Verizon has been issuing its respected Data Breach Industry Report (DBIR) since 2008, and its results serve as a useful resource for small businesses seeking to better understand cybersecurity threats. In this article, we will highlight the most important findings from this study and provide recommendations on how to best overcome the cybersecurity issues revealed in the report.
Scope of DBIR
This annual report has demonstrated its value since 2008 as Verizon analyzes actual data breaches and security incidents that have negatively impacted thousands of companies. For the 2022 DBIR, Verizon analyzed more than 5,200 data breaches and almost 24,000 security incidents that occurred in the last year. This comprehensive study provides valuable insight into the ways cybercriminals penetrate company networks, which helps organizations understand how to best protect themselves from cyberattacks.
Key Findings from 2022 DBIR
-Four main paths used for cyberattacks
Cybercriminals’ four main paths to accessing networks include compromised credentials, phishing, exploiting vulnerabilities, and malicious botnets.
-Human error remains the biggest vulnerability
In 82% of the network intrusions, hackers focused their efforts on exploiting the behavior of employees. The most common way cybercriminals gained unauthorized access to systems was through compromised login credentials. Malicious actors obtain these credentials by sending phony links asking for login information, buying them off the dark web, using programs to guess common passwords, and even looking over users’ shoulders as they type their information into their devices. In addition, employees often fall victim to social engineering, such as through email phishing, where a cybercriminal poses as a trusted individual or institution and asks for login or other sensitive information.
Also, cybercriminals exploit situations where login credentials are misused by employees on their personal devices and applications. Hackers also take advantage of companies that do not sufficiently limit employee access to sensitive company and client information.
The widespread use of remote work and web applications has also exposed company networks to a far greater amount of external bad actors on the internet. One troubling trend on the rise is cybercriminals distributing malware through software updates by targeting developer workstations, DevOps, and automation tools that have powerful privileges.
Another costly human issue that hackers capitalize on are cloud storage misconfiguration errors, which provide many opportunities for malicious activity.
-Ransomware attacks have increased significantly
The report revealed that ransomware attacks increased 13% over the past year, and they accounted for about 70% of all malware breaches. 40% of the ransomware attacks involved desktop sharing software as its use has become more prevalent with the rise of remote work options. The study further showed that the ransom amounts demanded by hackers continue to increase and that small businesses–even those with less than 10 employees– have become the preferred ransomware targets. This problem has become steadily worse with the advent of criminal organizations selling ransomware-as-a-service programs, which make it possible for inexperienced cybercriminals to penetrate company networks.
-Supply chain/partner vulnerabilities have multiplier effect
The report found that a stunning 62% of system intrusion incidents came through a partner. Cybercriminals have quickly learned the force multiplier effect of compromising the right partner, which will give them access to many different organizations served by the same company or application. For example, a similar recent study found that 64% of IT security personnel concede that an attack on their organization from a compromised software supplier could not easily be stopped. These disturbing results emphasize an organization’s need for strong endpoint security and password protocols.
Recommendations to protect against these highlighted cybersecurity threats
To protect your organization from the main threats revealed in the 2202 DBIR, security experts recommend the following actions.
- Invest in powerful antivirus tools and firewalls and set up active network monitoring applications to rapidly detect and confront any issues.
- Utilize Two-Factor Authentication (2fA) and strong password protocols.
- Consider the implementation of ZeroTrust cloud security architecture. This type of security system behaves as though the outer perimeter has already been breached and requires constant security verifications to access various parts of the network. This security architecture can help ease the threat of employee errors and initial security breaches.
- Emphasize that your employees follow good cyber hygiene in the office or at home.
- Provide frequent training on safe email and internet behavior and regularly assess your employees’ results with announced and unannounced exercises.

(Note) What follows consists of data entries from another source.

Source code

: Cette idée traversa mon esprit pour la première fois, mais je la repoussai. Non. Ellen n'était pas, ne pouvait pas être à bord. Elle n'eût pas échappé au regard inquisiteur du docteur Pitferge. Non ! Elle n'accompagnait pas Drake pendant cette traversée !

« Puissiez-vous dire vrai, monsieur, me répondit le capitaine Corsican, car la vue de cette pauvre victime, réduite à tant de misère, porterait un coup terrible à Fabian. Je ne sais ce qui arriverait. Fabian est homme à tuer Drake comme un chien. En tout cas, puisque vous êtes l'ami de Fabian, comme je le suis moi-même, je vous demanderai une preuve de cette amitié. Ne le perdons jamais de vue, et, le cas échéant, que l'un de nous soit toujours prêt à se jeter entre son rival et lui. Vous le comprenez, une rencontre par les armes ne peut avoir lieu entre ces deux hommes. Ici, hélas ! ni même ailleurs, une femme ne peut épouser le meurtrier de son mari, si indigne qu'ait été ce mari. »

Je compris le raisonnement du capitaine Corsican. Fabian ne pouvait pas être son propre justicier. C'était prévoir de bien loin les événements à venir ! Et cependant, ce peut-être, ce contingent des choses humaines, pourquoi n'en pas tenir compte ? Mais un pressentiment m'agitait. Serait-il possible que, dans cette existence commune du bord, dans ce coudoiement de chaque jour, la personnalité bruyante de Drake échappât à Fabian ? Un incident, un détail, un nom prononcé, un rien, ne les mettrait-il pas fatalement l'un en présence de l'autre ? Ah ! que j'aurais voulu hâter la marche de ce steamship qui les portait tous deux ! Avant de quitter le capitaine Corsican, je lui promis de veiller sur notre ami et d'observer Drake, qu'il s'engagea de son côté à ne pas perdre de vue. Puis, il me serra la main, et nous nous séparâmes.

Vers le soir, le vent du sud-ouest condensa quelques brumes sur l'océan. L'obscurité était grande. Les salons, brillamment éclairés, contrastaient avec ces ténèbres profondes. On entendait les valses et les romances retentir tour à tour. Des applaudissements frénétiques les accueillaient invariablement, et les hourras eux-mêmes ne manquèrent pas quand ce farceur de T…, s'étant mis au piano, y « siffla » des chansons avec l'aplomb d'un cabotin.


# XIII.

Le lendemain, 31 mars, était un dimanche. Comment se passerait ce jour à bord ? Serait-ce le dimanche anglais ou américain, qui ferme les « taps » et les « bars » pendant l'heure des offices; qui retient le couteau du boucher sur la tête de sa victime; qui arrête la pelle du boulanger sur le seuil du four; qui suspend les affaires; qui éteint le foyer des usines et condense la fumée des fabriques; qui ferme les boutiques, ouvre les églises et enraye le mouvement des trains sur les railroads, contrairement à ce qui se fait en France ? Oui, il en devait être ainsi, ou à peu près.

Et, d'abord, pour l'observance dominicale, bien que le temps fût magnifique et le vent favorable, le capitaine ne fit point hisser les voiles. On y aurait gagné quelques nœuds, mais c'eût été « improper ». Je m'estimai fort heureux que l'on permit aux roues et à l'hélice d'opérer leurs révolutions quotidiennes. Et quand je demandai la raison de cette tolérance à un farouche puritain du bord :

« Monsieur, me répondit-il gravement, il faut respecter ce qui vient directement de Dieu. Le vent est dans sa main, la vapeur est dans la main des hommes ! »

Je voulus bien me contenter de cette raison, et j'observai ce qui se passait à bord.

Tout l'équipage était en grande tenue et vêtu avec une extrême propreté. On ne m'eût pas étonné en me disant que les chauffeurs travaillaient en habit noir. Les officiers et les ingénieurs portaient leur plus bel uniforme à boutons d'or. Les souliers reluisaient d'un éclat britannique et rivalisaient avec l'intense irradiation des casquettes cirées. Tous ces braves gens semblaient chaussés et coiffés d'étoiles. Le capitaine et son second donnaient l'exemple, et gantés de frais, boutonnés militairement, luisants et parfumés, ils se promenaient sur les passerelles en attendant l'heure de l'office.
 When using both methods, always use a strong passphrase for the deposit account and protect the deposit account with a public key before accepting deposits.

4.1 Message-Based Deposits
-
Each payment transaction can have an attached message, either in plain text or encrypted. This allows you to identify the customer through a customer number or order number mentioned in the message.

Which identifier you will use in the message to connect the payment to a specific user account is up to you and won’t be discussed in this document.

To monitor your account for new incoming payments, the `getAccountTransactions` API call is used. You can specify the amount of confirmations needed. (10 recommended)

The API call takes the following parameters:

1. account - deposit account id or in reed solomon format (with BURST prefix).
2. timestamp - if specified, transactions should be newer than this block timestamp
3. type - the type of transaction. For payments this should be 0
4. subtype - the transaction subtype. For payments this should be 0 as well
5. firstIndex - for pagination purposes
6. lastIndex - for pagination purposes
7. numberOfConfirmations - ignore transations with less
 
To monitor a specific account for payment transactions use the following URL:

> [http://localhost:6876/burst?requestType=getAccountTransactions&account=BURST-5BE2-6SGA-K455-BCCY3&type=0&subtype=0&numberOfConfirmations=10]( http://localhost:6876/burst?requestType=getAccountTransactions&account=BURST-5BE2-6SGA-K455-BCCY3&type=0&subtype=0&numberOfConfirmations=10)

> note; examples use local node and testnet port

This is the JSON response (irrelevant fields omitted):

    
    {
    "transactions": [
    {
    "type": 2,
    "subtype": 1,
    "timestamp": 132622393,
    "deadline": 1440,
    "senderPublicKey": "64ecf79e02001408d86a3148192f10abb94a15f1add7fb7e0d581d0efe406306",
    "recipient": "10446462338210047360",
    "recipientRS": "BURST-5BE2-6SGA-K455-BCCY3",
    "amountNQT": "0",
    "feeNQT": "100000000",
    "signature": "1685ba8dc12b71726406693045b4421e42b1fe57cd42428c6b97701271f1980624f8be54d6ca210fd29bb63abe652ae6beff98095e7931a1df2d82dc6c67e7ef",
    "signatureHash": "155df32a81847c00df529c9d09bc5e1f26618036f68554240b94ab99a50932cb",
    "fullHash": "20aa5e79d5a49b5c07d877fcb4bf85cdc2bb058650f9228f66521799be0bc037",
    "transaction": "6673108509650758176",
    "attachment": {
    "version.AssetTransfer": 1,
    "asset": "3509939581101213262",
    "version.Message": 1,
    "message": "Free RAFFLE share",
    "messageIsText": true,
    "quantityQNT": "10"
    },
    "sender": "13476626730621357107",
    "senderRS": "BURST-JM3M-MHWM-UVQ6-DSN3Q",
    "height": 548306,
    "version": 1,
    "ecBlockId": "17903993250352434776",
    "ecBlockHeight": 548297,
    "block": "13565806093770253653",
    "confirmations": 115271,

- Ensure that the highest level of cybersecurity protection exists on their personal devices as well as their company equipment. With the rise of remote work and the use of private devices by employees, your organization must pay close attention to this issue.
- Consider cybersecurity insurance to mitigate the impact of any successful ransomware attacks.
Work with a trusted IT Support partner
Verizon’s 2022 DBIR’s findings reveal a range of cybersecurity threats that should concern your small business. The most important recommendation we can give your organization is to take the time to consult and work with a trusted IT Support partner, such as Network Depot, to best protect yourself against these cybersecurity threats. Your IT partner will help you select and implement the right cybersecurity tools and solutions that will work best for your business.
By knowing and understanding the cybersecurity trends revealed in the 2022 DBIR and with the assistance of your trusted IT Support partner, your company will be confident that you are well protected. Secure with this knowledge, your organization will be able to better focus on fulfilling your unique mission.